**Task to complete**
Word-for-word transcription: reproduce all of the data, but not the pictures.

Dataset entries

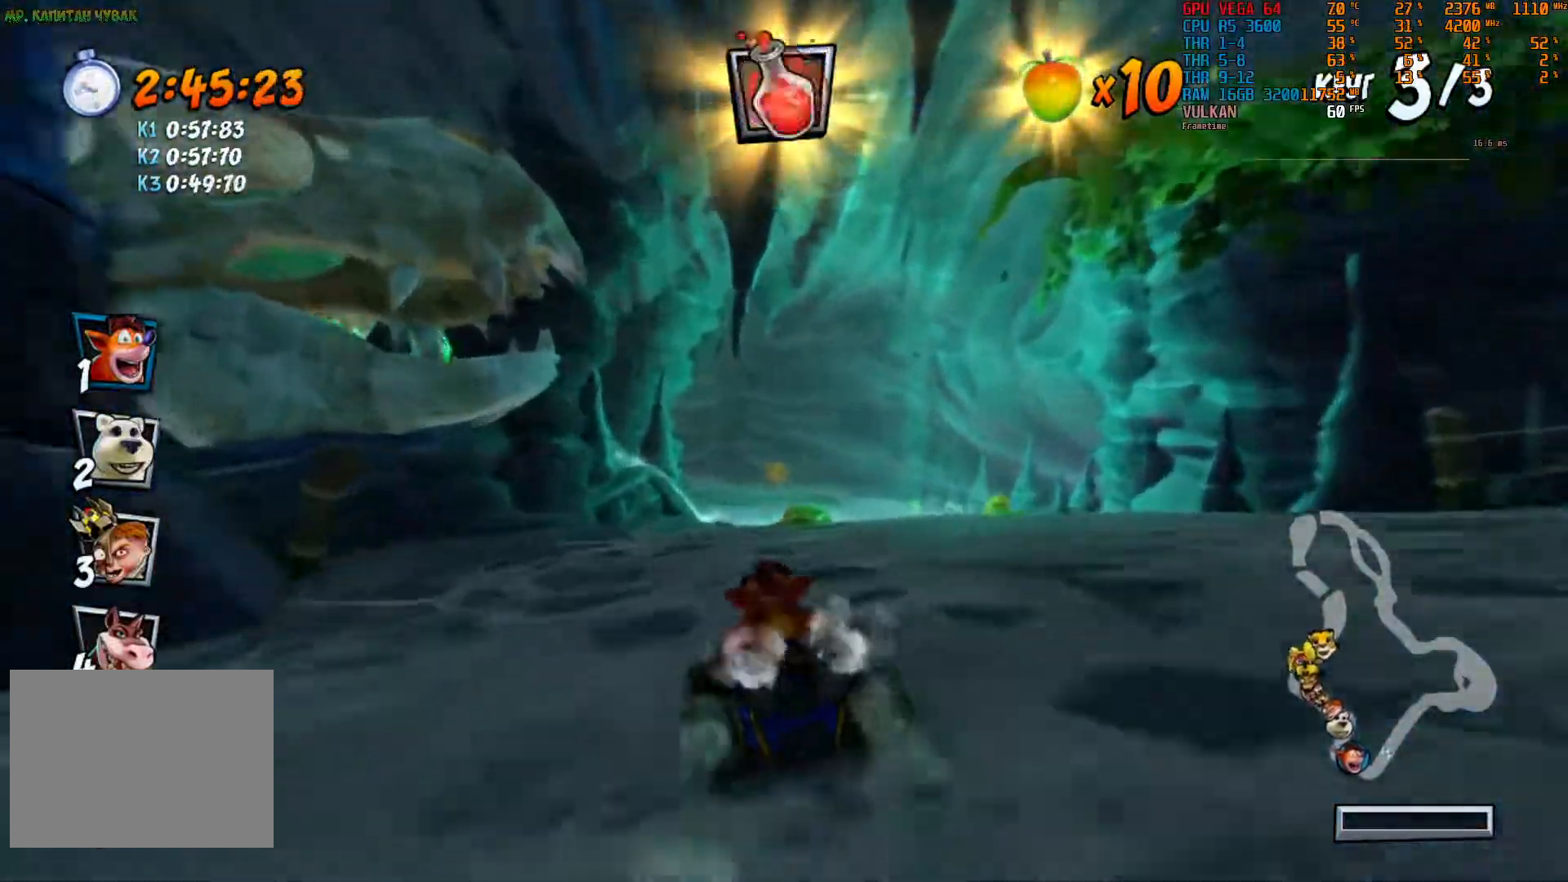
{"dt_ms": 500, "buttons": ["R2"], "left_stick": "center", "right_stick": "center", "events": [[400, "left_stick", "right"], [500, "left_stick", "center"]]}
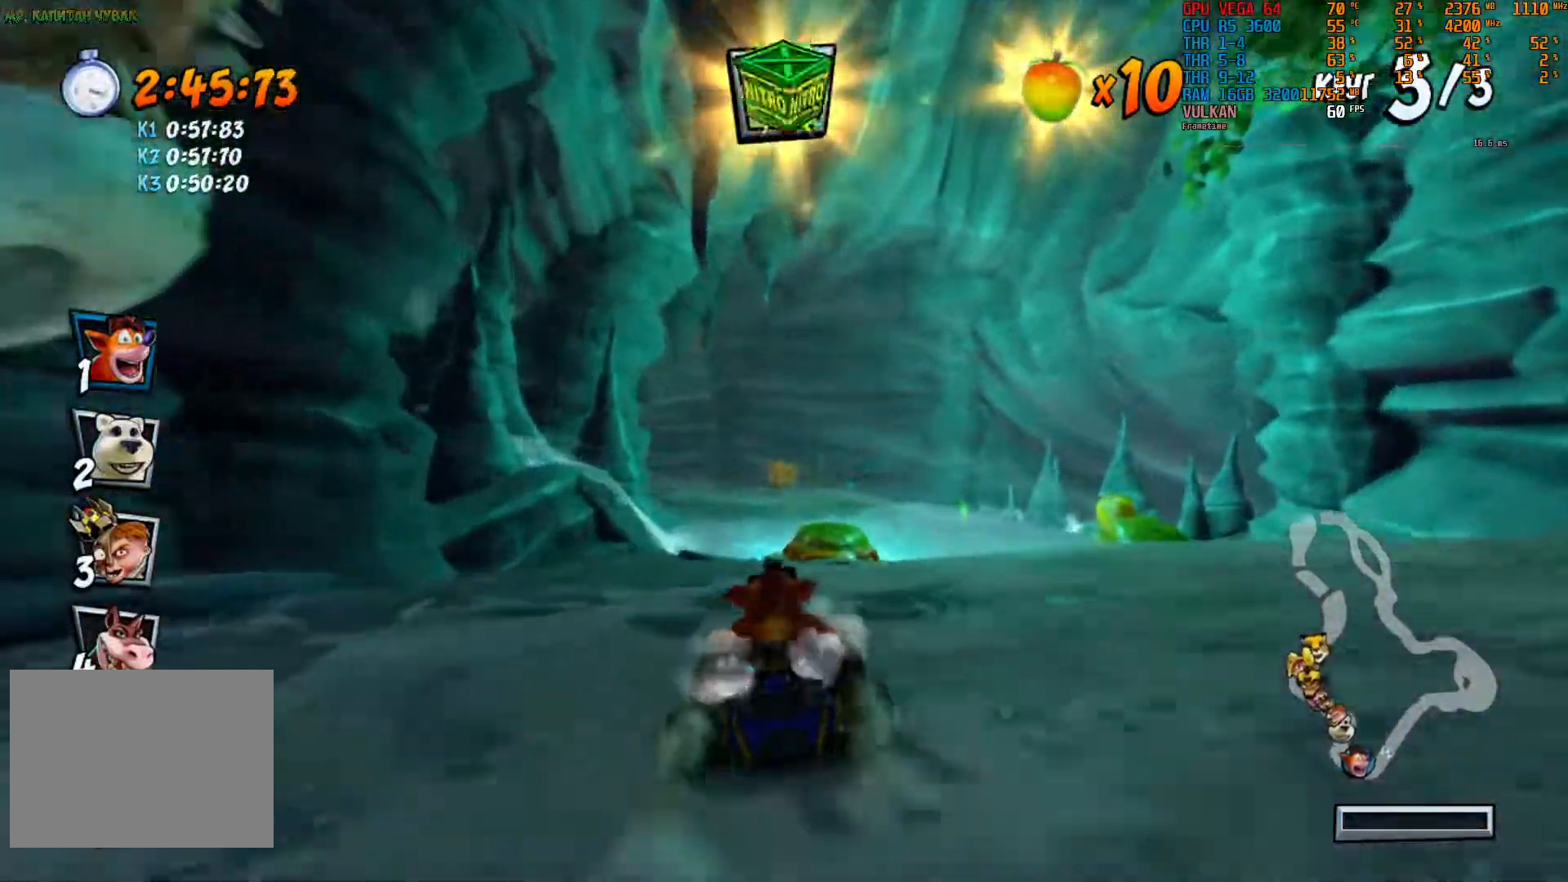
{"dt_ms": 500, "buttons": ["R2"], "left_stick": "center", "right_stick": "center", "events": []}
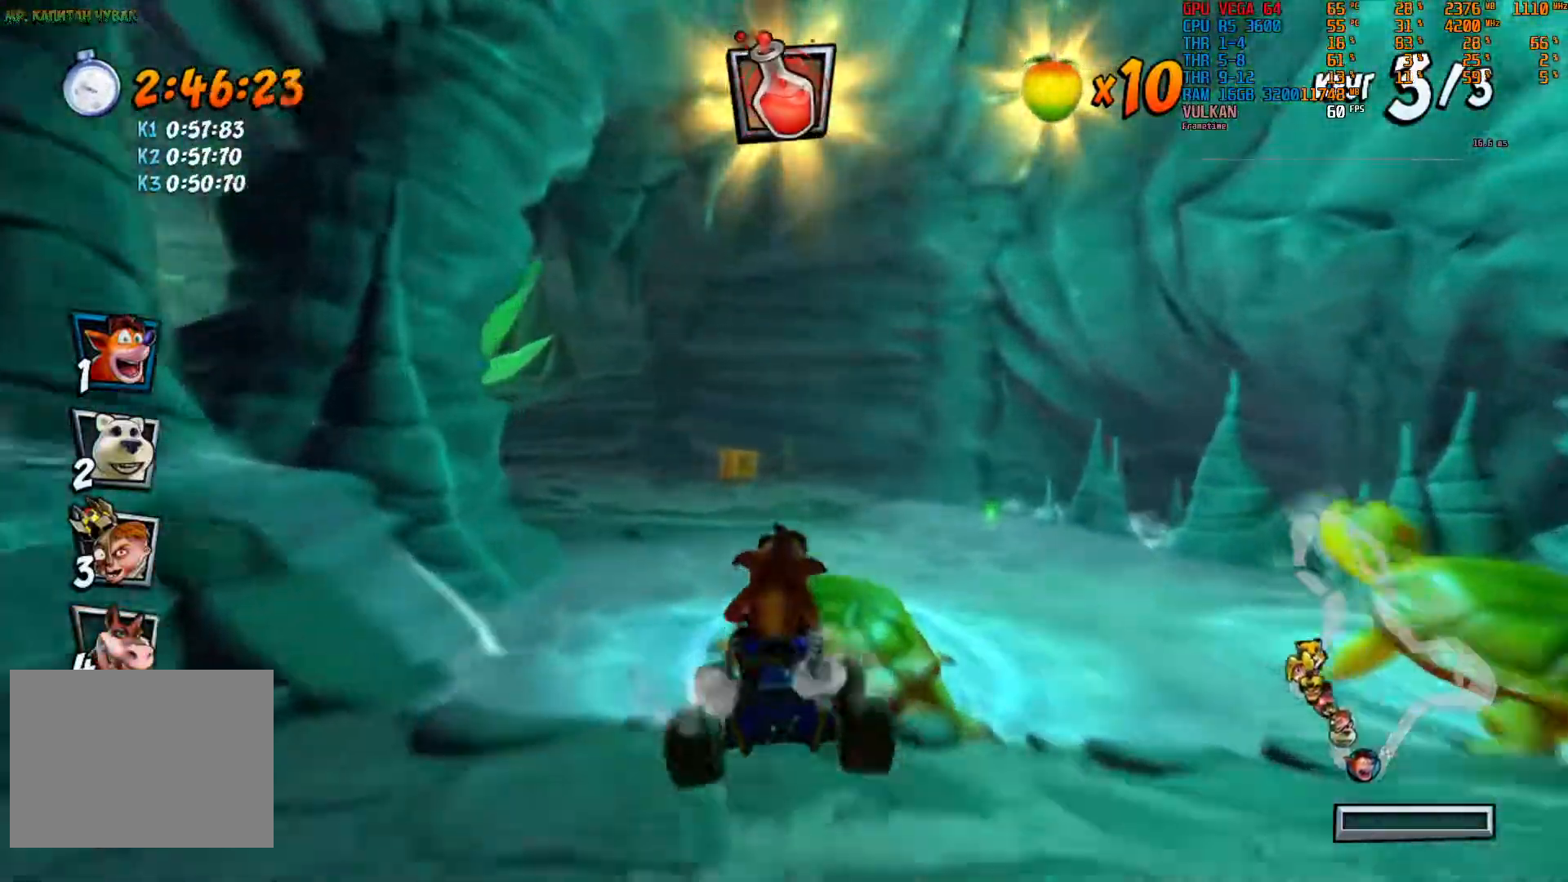
{"dt_ms": 500, "buttons": ["R2"], "left_stick": "left", "right_stick": "center", "events": [[117, "left_stick", "left"]]}
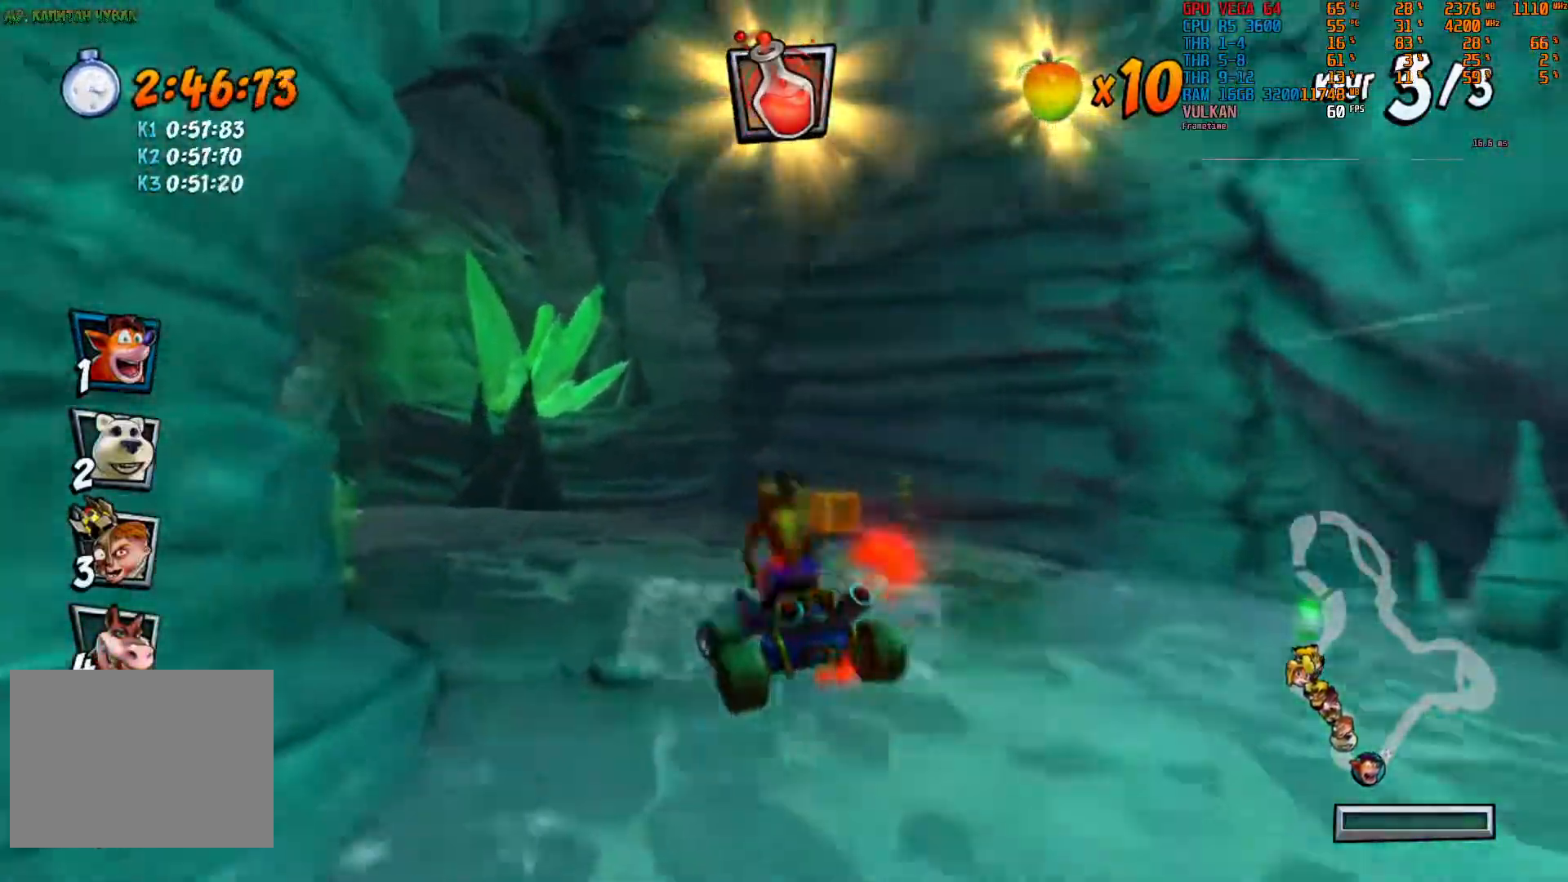
{"dt_ms": 500, "buttons": ["R2"], "left_stick": "left", "right_stick": "center", "events": [[83, "left_stick", "center"], [217, "left_stick", "left"]]}
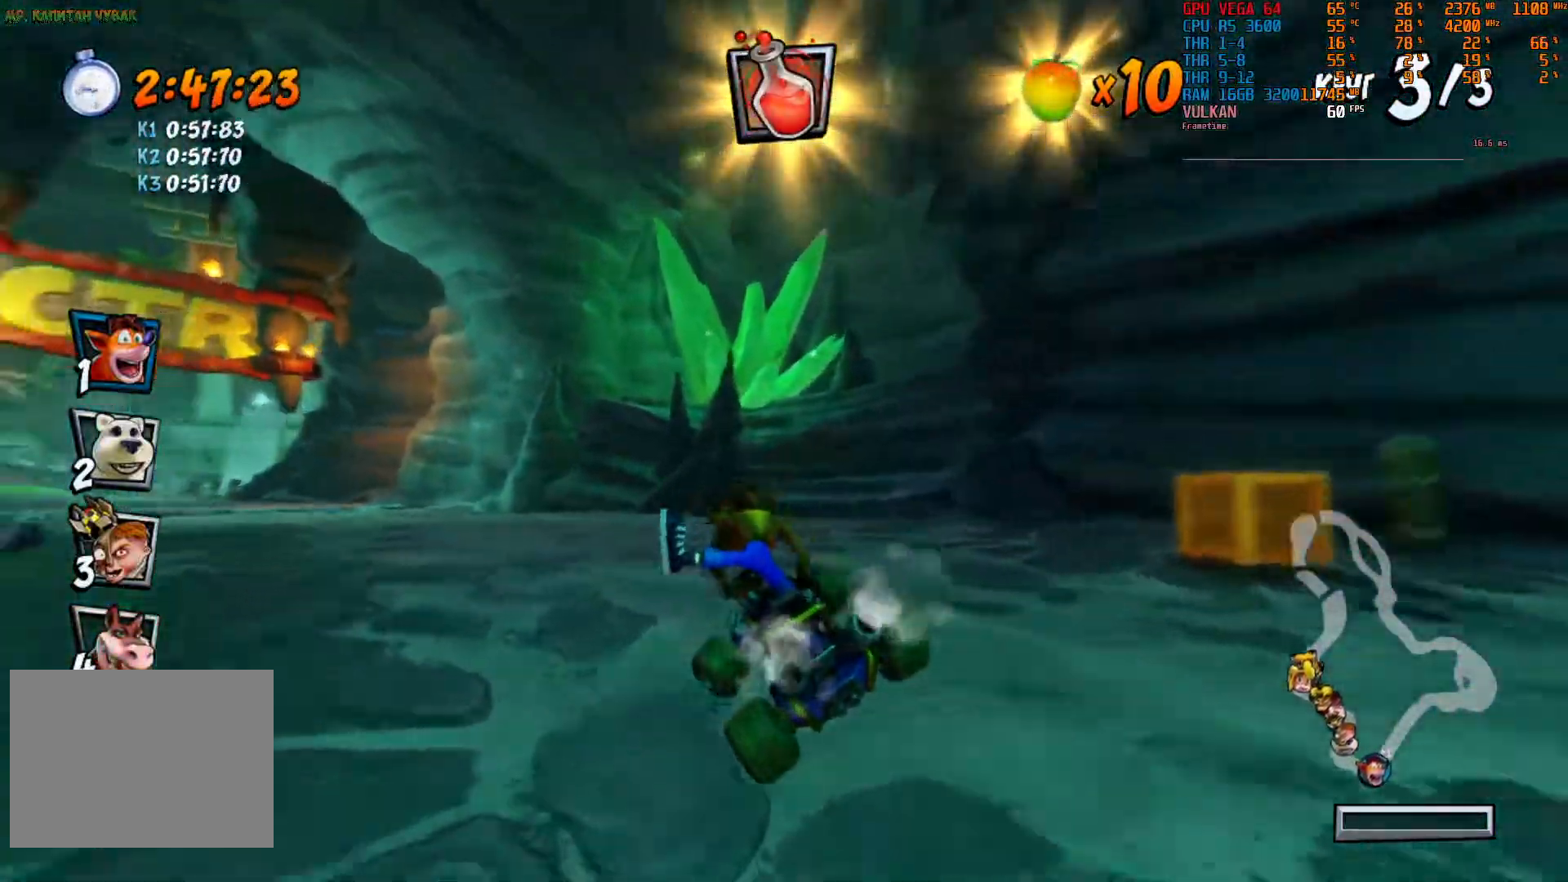
{"dt_ms": 500, "buttons": ["R2"], "left_stick": "left", "right_stick": "center", "events": []}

**Task answer**
{"dt_ms": 500, "buttons": ["R2"], "left_stick": "center", "right_stick": "center", "events": [[400, "left_stick", "right"], [500, "left_stick", "center"]]}
{"dt_ms": 500, "buttons": ["R2"], "left_stick": "center", "right_stick": "center", "events": []}
{"dt_ms": 500, "buttons": ["R2"], "left_stick": "left", "right_stick": "center", "events": [[117, "left_stick", "left"]]}
{"dt_ms": 500, "buttons": ["R2"], "left_stick": "left", "right_stick": "center", "events": [[83, "left_stick", "center"], [217, "left_stick", "left"]]}
{"dt_ms": 500, "buttons": ["R2"], "left_stick": "left", "right_stick": "center", "events": []}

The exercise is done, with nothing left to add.